Voilà donc… pour la théorie. Mais force est de constater qu’aucune de ces composantes – vaisseau interplanétaire, rover pressurisé, véhicule de remontée, mini-centrale nucléaire, etc. – n’est pour le moment opérationnelle. La mise en œuvre d’une mission martienne habitée, par ailleurs, se ferait nécessairement par étapes, comme jadis avec le programme Apollo et aujourd’hui Artemis. « Un premier jalon consisterait à envoyer vers Mars un vaisseau lourd, du type Starship de SpaceX ou un autre, sans s’y arrêter puis à le faire revenir, afin de tester et qualifier ce mode de transport « , pose Francis Rocard.
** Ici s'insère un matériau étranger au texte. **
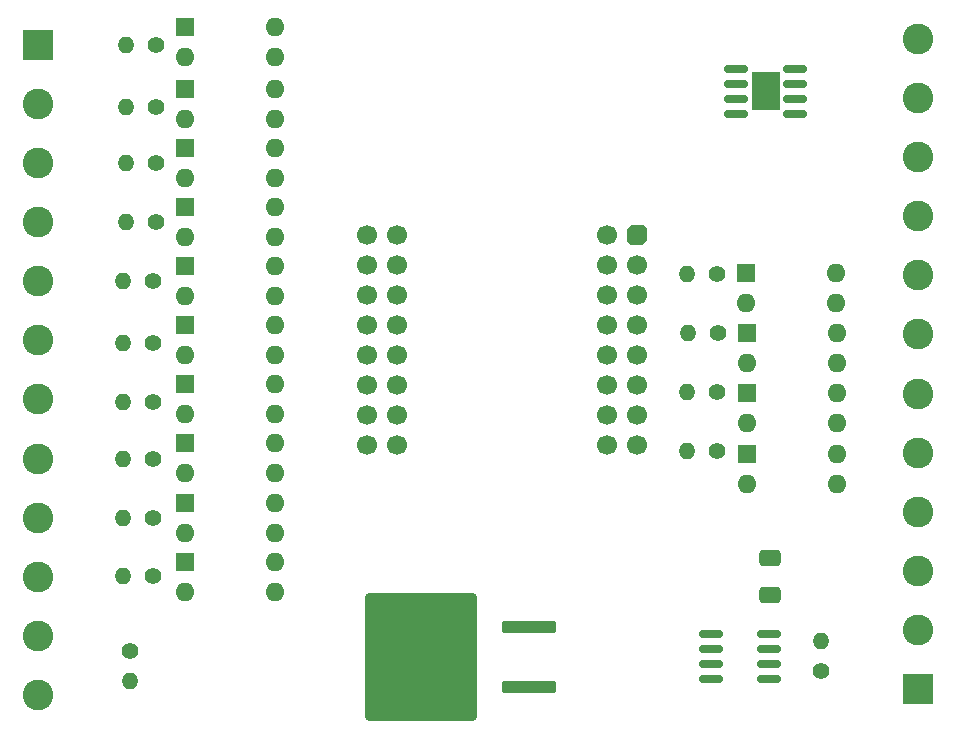
<source format=gbr>
%TF.GenerationSoftware,KiCad,Pcbnew,7.0.5*%
%TF.CreationDate,2023-06-27T21:04:27+02:00*%
%TF.ProjectId,ESP32RIO,45535033-3252-4494-9f2e-6b696361645f,rev?*%
%TF.SameCoordinates,Original*%
%TF.FileFunction,Soldermask,Top*%
%TF.FilePolarity,Negative*%
%FSLAX46Y46*%
G04 Gerber Fmt 4.6, Leading zero omitted, Abs format (unit mm)*
G04 Created by KiCad (PCBNEW 7.0.5) date 2023-06-27 21:04:27*
%MOMM*%
%LPD*%
G01*
G04 APERTURE LIST*
G04 Aperture macros list*
%AMRoundRect*
0 Rectangle with rounded corners*
0 $1 Rounding radius*
0 $2 $3 $4 $5 $6 $7 $8 $9 X,Y pos of 4 corners*
0 Add a 4 corners polygon primitive as box body*
4,1,4,$2,$3,$4,$5,$6,$7,$8,$9,$2,$3,0*
0 Add four circle primitives for the rounded corners*
1,1,$1+$1,$2,$3*
1,1,$1+$1,$4,$5*
1,1,$1+$1,$6,$7*
1,1,$1+$1,$8,$9*
0 Add four rect primitives between the rounded corners*
20,1,$1+$1,$2,$3,$4,$5,0*
20,1,$1+$1,$4,$5,$6,$7,0*
20,1,$1+$1,$6,$7,$8,$9,0*
20,1,$1+$1,$8,$9,$2,$3,0*%
%AMFreePoly0*
4,1,19,-0.850000,0.255000,-0.829726,0.408997,-0.770285,0.552500,-0.675729,0.675729,-0.552500,0.770285,-0.408997,0.829726,-0.255000,0.850000,0.510000,0.850000,0.850000,0.510000,0.850000,-0.255000,0.829726,-0.408997,0.770285,-0.552500,0.675729,-0.675729,0.552500,-0.770285,0.408997,-0.829726,0.255000,-0.850000,-0.510000,-0.850000,-0.850000,-0.510000,-0.850000,0.255000,-0.850000,0.255000,
$1*%
G04 Aperture macros list end*
%ADD10RoundRect,0.250000X0.650000X-0.412500X0.650000X0.412500X-0.650000X0.412500X-0.650000X-0.412500X0*%
%ADD11R,1.600000X1.600000*%
%ADD12O,1.600000X1.600000*%
%ADD13RoundRect,0.150000X-0.825000X-0.150000X0.825000X-0.150000X0.825000X0.150000X-0.825000X0.150000X0*%
%ADD14R,2.410000X3.300000*%
%ADD15C,1.400000*%
%ADD16O,1.400000X1.400000*%
%ADD17RoundRect,0.250000X2.050000X0.300000X-2.050000X0.300000X-2.050000X-0.300000X2.050000X-0.300000X0*%
%ADD18RoundRect,0.250002X4.449998X5.149998X-4.449998X5.149998X-4.449998X-5.149998X4.449998X-5.149998X0*%
%ADD19R,2.600000X2.600000*%
%ADD20C,2.600000*%
%ADD21FreePoly0,180.000000*%
%ADD22C,1.700000*%
G04 APERTURE END LIST*
D10*
%TO.C,C1*%
X171500000Y-104312500D03*
X171500000Y-101187500D03*
%TD*%
D11*
%TO.C,U8*%
X121950000Y-91475000D03*
D12*
X121950000Y-94015000D03*
X129570000Y-94015000D03*
X129570000Y-91475000D03*
%TD*%
D13*
%TO.C,U21*%
X168625000Y-59770000D03*
X168625000Y-61040000D03*
X168625000Y-62310000D03*
X168625000Y-63580000D03*
X173575000Y-63580000D03*
X173575000Y-62310000D03*
X173575000Y-61040000D03*
X173575000Y-59770000D03*
D14*
X171100000Y-61675000D03*
%TD*%
D11*
%TO.C,U4*%
X121950000Y-71475000D03*
D12*
X121950000Y-74015000D03*
X129570000Y-74015000D03*
X129570000Y-71475000D03*
%TD*%
D15*
%TO.C,R7*%
X119220000Y-88000000D03*
D16*
X116680000Y-88000000D03*
%TD*%
D17*
%TO.C,U15*%
X151075000Y-112065000D03*
D18*
X141925000Y-109525000D03*
D17*
X151075000Y-106985000D03*
%TD*%
D15*
%TO.C,R3*%
X119470000Y-67750000D03*
D16*
X116930000Y-67750000D03*
%TD*%
D11*
%TO.C,U1*%
X121950000Y-56225000D03*
D12*
X121950000Y-58765000D03*
X129570000Y-58765000D03*
X129570000Y-56225000D03*
%TD*%
D15*
%TO.C,R11*%
X167002032Y-77102460D03*
D16*
X164462032Y-77102460D03*
%TD*%
D11*
%TO.C,U10*%
X121950000Y-101475000D03*
D12*
X121950000Y-104015000D03*
X129570000Y-104015000D03*
X129570000Y-101475000D03*
%TD*%
D11*
%TO.C,U14*%
X169482032Y-87234126D03*
D12*
X169482032Y-89774126D03*
X177102032Y-89774126D03*
X177102032Y-87234126D03*
%TD*%
D11*
%TO.C,U16*%
X169482032Y-92327459D03*
D12*
X169482032Y-94867459D03*
X177102032Y-94867459D03*
X177102032Y-92327459D03*
%TD*%
D15*
%TO.C,R13*%
X167002032Y-87102460D03*
D16*
X164462032Y-87102460D03*
%TD*%
D15*
%TO.C,R15*%
X175750000Y-110720000D03*
D16*
X175750000Y-108180000D03*
%TD*%
D15*
%TO.C,R6*%
X119220000Y-83000000D03*
D16*
X116680000Y-83000000D03*
%TD*%
D11*
%TO.C,U9*%
X121950000Y-96475000D03*
D12*
X121950000Y-99015000D03*
X129570000Y-99015000D03*
X129570000Y-96475000D03*
%TD*%
D15*
%TO.C,R4*%
X119470000Y-72750000D03*
D16*
X116930000Y-72750000D03*
%TD*%
D15*
%TO.C,R12*%
X167032032Y-82102460D03*
D16*
X164492032Y-82102460D03*
%TD*%
D15*
%TO.C,R9*%
X119220000Y-97750000D03*
D16*
X116680000Y-97750000D03*
%TD*%
D15*
%TO.C,R1*%
X119470000Y-57750000D03*
D16*
X116930000Y-57750000D03*
%TD*%
D15*
%TO.C,R10*%
X119220000Y-102669888D03*
D16*
X116680000Y-102669888D03*
%TD*%
D15*
%TO.C,R8*%
X119220000Y-92750000D03*
D16*
X116680000Y-92750000D03*
%TD*%
D11*
%TO.C,U12*%
X169462032Y-77047460D03*
D12*
X169462032Y-79587460D03*
X177082032Y-79587460D03*
X177082032Y-77047460D03*
%TD*%
D19*
%TO.C,J1*%
X184000000Y-112250000D03*
D20*
X184000000Y-107250000D03*
X184000000Y-102250000D03*
X184000000Y-97250000D03*
X184000000Y-92250000D03*
X184000000Y-87250000D03*
X184000000Y-82250000D03*
X184000000Y-77250000D03*
X184000000Y-72250000D03*
X184000000Y-67250000D03*
X184000000Y-62250000D03*
X184000000Y-57250000D03*
%TD*%
D15*
%TO.C,R2*%
X119470000Y-63000000D03*
D16*
X116930000Y-63000000D03*
%TD*%
D15*
%TO.C,R16*%
X117250000Y-109030000D03*
D16*
X117250000Y-111570000D03*
%TD*%
D11*
%TO.C,U3*%
X121950000Y-66475000D03*
D12*
X121950000Y-69015000D03*
X129570000Y-69015000D03*
X129570000Y-66475000D03*
%TD*%
D11*
%TO.C,U13*%
X169482032Y-82140793D03*
D12*
X169482032Y-84680793D03*
X177102032Y-84680793D03*
X177102032Y-82140793D03*
%TD*%
D11*
%TO.C,U7*%
X121950000Y-86475000D03*
D12*
X121950000Y-89015000D03*
X129570000Y-89015000D03*
X129570000Y-86475000D03*
%TD*%
D15*
%TO.C,R5*%
X119220000Y-77750000D03*
D16*
X116680000Y-77750000D03*
%TD*%
D11*
%TO.C,U5*%
X121950000Y-76475000D03*
D12*
X121950000Y-79015000D03*
X129570000Y-79015000D03*
X129570000Y-76475000D03*
%TD*%
D13*
%TO.C,U22*%
X166455000Y-107595000D03*
X166455000Y-108865000D03*
X166455000Y-110135000D03*
X166455000Y-111405000D03*
X171405000Y-111405000D03*
X171405000Y-110135000D03*
X171405000Y-108865000D03*
X171405000Y-107595000D03*
%TD*%
D11*
%TO.C,U6*%
X121950000Y-81475000D03*
D12*
X121950000Y-84015000D03*
X129570000Y-84015000D03*
X129570000Y-81475000D03*
%TD*%
D15*
%TO.C,R14*%
X167002032Y-92102460D03*
D16*
X164462032Y-92102460D03*
%TD*%
D11*
%TO.C,U2*%
X121950000Y-61475000D03*
D12*
X121950000Y-64015000D03*
X129570000Y-64015000D03*
X129570000Y-61475000D03*
%TD*%
D19*
%TO.C,J2*%
X109500000Y-57750000D03*
D20*
X109500000Y-62750000D03*
X109500000Y-67750000D03*
X109500000Y-72750000D03*
X109500000Y-77750000D03*
X109500000Y-82750000D03*
X109500000Y-87750000D03*
X109500000Y-92750000D03*
X109500000Y-97750000D03*
X109500000Y-102750000D03*
X109500000Y-107750000D03*
X109500000Y-112750000D03*
%TD*%
D21*
%TO.C,U11*%
X160162500Y-73805000D03*
D22*
X160162500Y-76345000D03*
X160162500Y-78885000D03*
X160162500Y-81425000D03*
X160162500Y-83965000D03*
X160162500Y-86505000D03*
X160162500Y-89045000D03*
X160162500Y-91585000D03*
X137302500Y-91585000D03*
X137302500Y-89045000D03*
X137302500Y-86505000D03*
X137302500Y-83965000D03*
X137302500Y-81425000D03*
X137302500Y-78885000D03*
X137302500Y-76345000D03*
X137302500Y-73805000D03*
X157622500Y-73805000D03*
X157622500Y-76345000D03*
X157622500Y-78885000D03*
X157622500Y-81425000D03*
X157622500Y-83965000D03*
X157622500Y-86505000D03*
X157622500Y-89045000D03*
X157622500Y-91585000D03*
X139842500Y-91585000D03*
X139842500Y-89045000D03*
X139842500Y-86505000D03*
X139842500Y-83965000D03*
X139842500Y-81425000D03*
X139842500Y-78885000D03*
X139842500Y-76345000D03*
X139842500Y-73805000D03*
%TD*%
M02*

</source>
Un voyage similaire pourrait être envisagé dans un deuxième temps avec un équipage. Puis dans un troisième, une mise en orbite martienne pendant quelques semaines. Les équipements robotiques seraient déposés ensuite lors d’un quatrième volet, afin de préparer, ultérieurement, l’atterrissage d’un couple d’astronautes.
Or, ces jalons successifs ne peuvent être réalisés que tous les 26 mois quand s’ouvrent de nouvelles fenêtres de tir, sans compter les délais de réaction et d’ajustements nécessaires à chacune des étapes ! « Elon Musk n’a pas de baguette magique, tance Sylvain Chaty. Les contraintes orbitales sont ce qu’elles sont, et c’est notamment pour cette raison que le calendrier qu’il avance est totalement illusoire. »
Le programme Artemis devrait rester ainsi un objectif intermédiaire mais stratégique « jusqu’à la fin des années 2030 « , estime Francis Rocard, afin de valider certaines technologies clés (comme le rover pressurisé ou le mini-réacteur nucléaire) qui « serviront aussi bien sur la Lune que sur Mars « . On assisterait ensuite à une bascule progressive vers les premières missions martiennes. Pour toutes ces raisons, les premiers pas humains sur Mars semblent difficilement envisageables « avant au mieux 2040 « , soutient le chercheur.
Alors pourquoi, si tous les experts s’accordent à dire que l’échéance de 2029 est impossible à tenir, formuler pareille promesse ? « Plusieurs phénomènes se télescopent dans un contexte de guerre d’ego et d’un monde qui se fracture « , analyse Sylvestre Maurice. Pour Donald Trump, Mars sert tout autant à réactiver les mythes de la dernière frontière et de la destinée manifeste des États-Unis qu’à réaffirmer leur supériorité technologique. Et chercher peut-être aussi un « effet Kennedy », à l’instar de l’objectif fixé en 1961 par le président éponyme de planter avant 1970 la bannière étoilée sur la Lune, afin de reconquérir le prestige américain dans le contexte de la guerre froide avec l’Union soviétique.
400 milliards de dollars pour une mission habitée
Quant à Elon Musk, obnubilé par la conquête de Mars depuis le début des années 2000, « les calendriers ultra-ambitieux ont toujours été sa marque de fabrique « , insiste Francis Rocard. Il fixe des échéances très rapprochées pour créer des dynamiques, exercer une pression phénoménale sur ses équipes d’ingénieurs et attirer des crédits à court terme. Or « le développement d’une mission martienne habitée devrait coûter 400 milliards de dollars « , observe l’astrophysicien, quatre fois plus qu’Artemis. Une telle manne assurerait « l’avenir du programme américain de vols habités, unique au monde par son ampleur » (10 milliards de dollars par an depuis l’époque d’Apollo), alors que la Station spatiale internationale sera mise à la retraite en 2030. Elle permettrait de maintenir ainsi de nombreux emplois aux États-Unis et alimenterait de grands groupes industriels tels Boeing, Lockheed Martin… et, bien sûr, SpaceX.